Karinith looked up, but not at him. She pulled out the stack of missives from Blackoven, along with the reports. Her eyes flicked over the words, reading them with surprising speed. “Kane, what’s going on?”
“It’s just someone who thinks we’re on his ancestral land. We’ll fight him off, don’t worry.” He reached over to pull them out of her hands. But she did not ease her grip.
“No. Kane, if something is going on, I need to know about it. I know I can’t fight, but Terrasylvae is my home and I want to protect it. I…You were there the day bandits attacked my village. Until that day, I didn’t know how useless everything I’d learned was. What good are decorum lessons when bandits don’t play by those rules? That’s why I want to fight. I want to be able to defend myself and the people I love.”
For a moment, he saw it, the fire and passion, the things that would give her a great fencing ability if she just honed it. But as quickly as it came, it left her eyes, and she released the papers. Kane glanced down at the growing stack. How many more would be added to the pile before this was over?
“If you want to learn to fight, there are plenty of people to teach you. But don’t learn unless you’re certain you want to do it.” Kane held up a hand to keep Karinith from protesting. “Don’t pick up the blade out of fear. Learn to fight because it is something you want for yourself. Nothing else matters. You can learn to fence, Karinith. But you have to choose to do it.”
Karinith nodded a few times, letting it all sink in. “Okay, but who is Blackkoven and what does he want?”

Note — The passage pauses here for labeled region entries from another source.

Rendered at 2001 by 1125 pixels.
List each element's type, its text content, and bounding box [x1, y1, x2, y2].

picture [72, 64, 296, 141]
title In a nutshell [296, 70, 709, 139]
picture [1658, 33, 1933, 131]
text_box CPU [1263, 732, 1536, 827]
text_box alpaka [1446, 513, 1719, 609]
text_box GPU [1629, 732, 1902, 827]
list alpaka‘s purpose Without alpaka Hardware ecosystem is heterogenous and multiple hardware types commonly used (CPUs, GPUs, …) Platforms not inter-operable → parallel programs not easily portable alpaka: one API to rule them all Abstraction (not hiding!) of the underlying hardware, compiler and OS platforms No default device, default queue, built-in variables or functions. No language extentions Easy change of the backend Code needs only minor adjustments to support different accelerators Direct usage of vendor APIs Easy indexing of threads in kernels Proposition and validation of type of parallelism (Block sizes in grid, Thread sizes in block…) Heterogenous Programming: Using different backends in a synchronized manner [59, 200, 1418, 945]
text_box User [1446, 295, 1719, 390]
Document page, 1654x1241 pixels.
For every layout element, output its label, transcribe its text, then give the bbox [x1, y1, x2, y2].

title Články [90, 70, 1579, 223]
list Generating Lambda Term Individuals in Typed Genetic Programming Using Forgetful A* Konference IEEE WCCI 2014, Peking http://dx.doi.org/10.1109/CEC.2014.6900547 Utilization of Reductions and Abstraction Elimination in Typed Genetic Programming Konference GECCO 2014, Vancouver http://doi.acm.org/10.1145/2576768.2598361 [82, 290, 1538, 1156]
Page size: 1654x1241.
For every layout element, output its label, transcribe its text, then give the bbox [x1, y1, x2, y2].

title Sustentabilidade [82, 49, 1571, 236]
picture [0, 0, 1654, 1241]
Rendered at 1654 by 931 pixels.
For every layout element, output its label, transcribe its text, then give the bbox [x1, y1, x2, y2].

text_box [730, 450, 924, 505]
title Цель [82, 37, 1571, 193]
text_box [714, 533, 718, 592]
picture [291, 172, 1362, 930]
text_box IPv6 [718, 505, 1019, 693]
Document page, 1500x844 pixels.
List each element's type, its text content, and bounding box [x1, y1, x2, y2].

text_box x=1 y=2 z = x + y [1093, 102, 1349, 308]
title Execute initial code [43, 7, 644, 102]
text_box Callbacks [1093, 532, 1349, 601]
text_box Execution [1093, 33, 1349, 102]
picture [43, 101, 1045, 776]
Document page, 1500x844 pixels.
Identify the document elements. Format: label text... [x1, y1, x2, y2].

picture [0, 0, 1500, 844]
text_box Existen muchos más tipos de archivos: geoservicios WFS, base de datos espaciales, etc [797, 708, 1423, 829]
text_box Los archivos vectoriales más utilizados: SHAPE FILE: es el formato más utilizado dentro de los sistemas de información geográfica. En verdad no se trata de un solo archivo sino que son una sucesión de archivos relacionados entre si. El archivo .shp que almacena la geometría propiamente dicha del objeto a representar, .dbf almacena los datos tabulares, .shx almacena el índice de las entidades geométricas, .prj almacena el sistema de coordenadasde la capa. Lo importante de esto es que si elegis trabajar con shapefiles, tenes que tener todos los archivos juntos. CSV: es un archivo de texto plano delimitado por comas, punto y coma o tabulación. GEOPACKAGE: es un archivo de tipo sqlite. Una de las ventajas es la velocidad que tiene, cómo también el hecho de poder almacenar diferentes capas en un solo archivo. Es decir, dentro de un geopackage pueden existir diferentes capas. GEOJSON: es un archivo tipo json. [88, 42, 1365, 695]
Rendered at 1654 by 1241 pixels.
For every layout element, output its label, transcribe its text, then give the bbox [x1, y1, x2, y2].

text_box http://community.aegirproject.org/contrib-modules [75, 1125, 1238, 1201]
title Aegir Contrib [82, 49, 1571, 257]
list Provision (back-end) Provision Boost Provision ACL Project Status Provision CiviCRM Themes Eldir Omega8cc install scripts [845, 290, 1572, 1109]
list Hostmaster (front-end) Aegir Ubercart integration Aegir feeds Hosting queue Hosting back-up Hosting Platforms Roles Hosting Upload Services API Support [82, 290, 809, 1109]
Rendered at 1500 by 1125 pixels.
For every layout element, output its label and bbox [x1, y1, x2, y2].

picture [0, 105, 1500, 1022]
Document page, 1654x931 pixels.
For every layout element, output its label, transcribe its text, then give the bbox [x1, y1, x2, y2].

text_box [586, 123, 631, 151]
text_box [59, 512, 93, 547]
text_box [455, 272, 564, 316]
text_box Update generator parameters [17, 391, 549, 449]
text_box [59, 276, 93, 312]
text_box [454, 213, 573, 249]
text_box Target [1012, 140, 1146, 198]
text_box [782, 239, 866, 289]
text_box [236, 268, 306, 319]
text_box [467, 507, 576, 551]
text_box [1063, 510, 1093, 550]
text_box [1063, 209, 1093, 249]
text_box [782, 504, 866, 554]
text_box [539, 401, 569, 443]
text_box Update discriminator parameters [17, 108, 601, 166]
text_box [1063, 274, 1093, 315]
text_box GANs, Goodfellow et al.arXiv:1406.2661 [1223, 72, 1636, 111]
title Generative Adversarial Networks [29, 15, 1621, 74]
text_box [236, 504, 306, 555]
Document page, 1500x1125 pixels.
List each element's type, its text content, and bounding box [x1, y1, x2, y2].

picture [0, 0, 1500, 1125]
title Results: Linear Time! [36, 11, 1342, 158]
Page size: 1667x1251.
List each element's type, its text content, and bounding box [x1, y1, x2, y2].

“You don’t have to worry about him—”
“Yes. I. Do. If he’s threatening Terrasyvae, I need to know what’s going on. He’s just like Haute. You can’t not warn people about him. So what’s going on?”
He filled her in, watching as her expressions shifted from confused to horrified and a wide span in between. When he finished, Karinith stood, gave a nod as a farewell, and left. This time, she didn’t reappear.
Whatever choice Karinith would make, Kane was certain it would be the right path for her. She might even don a proper bit of armor one day. Yes, even if she couldn’t see it, the walls she’d built got a crack.
And a crack was all it took.
A crack was all it would take for Blackkoven, too.